Islamabad: Pakistan's National Security Adviser Nasser Janjua has alleged that America's efforts to include India in the Nuclear Suppliers Group (NSG) was part of a "greater design" to contain China and prevent the resurgence of Russia.
"It's [part of] a greater design," Janjua said at a seminar on 'Pakistan's case for NSA membership' yesterday.
Janjua said the current move by the US to induct India into the 48-nation exclusive nuclear club should be seen in the context of 'global power politics trends'.
He then listed "contain China, prevent the resurgence of Russia and keep the Muslim world in a controlled chaos" as some of the leading trends in the current global power politics, The Express Tribune reported.
The paper reported that it is unprecedented that a top Pakistani official publicly made such a candid statement about a sensitive issue.

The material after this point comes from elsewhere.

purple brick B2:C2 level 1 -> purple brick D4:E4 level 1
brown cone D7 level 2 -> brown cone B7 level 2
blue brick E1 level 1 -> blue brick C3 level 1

Talking about the implications of these developments, Janjua cautioned that American policies would ultimately bring Pakistan even closer to China.
Pakistan is upset at the US decision to aggressively campaign for India while ignoring Islamabad's aspirations to become an NSG member, the paper said.
Last month, Pakistan formally applied for NSG membership, setting the stage for a showdown with India at the elite grouping's plenary session Seoul.
The campaign for India's membership of the group is seen as carrying the risk of antagonising Pakistan as well as China, which could veto any India's application, the paper said.
Pakistan fears that the induction of India into the NSG would disturb the strategic balance and trigger a new arms race in South Asia, according to the paper.
Meanwhile, Pakistan's former permanent representative to the UN in Geneva Zamir Akram said that Pakistan was only opposed to "exclusive membership" of the NSG for India.
He was speaking at a seminar organised yesterday by the Strategic Vision Institute (SVI), a think-tank, in Islamabad.
Dawn reported that Akram's comments follow remarks by Indian Foreign Minister Sushma Swaraj that India does not object to any country, including Pakistan, joining the NSG on merit.
"Pakistan supports the evolution of criteria that can be applied across the board," Akram said.
The Indian and Pakistani comments suggest that their respective campaigns for NSG entry had boiled down to 'merit' versus 'criteria', the paper said.
Akram warned about the likely implications of a scenario in which India alone was admitted into the NSG, include dimming of future prospects for Pakistan's entry into the club and likely growth in India's nuclear arsenal.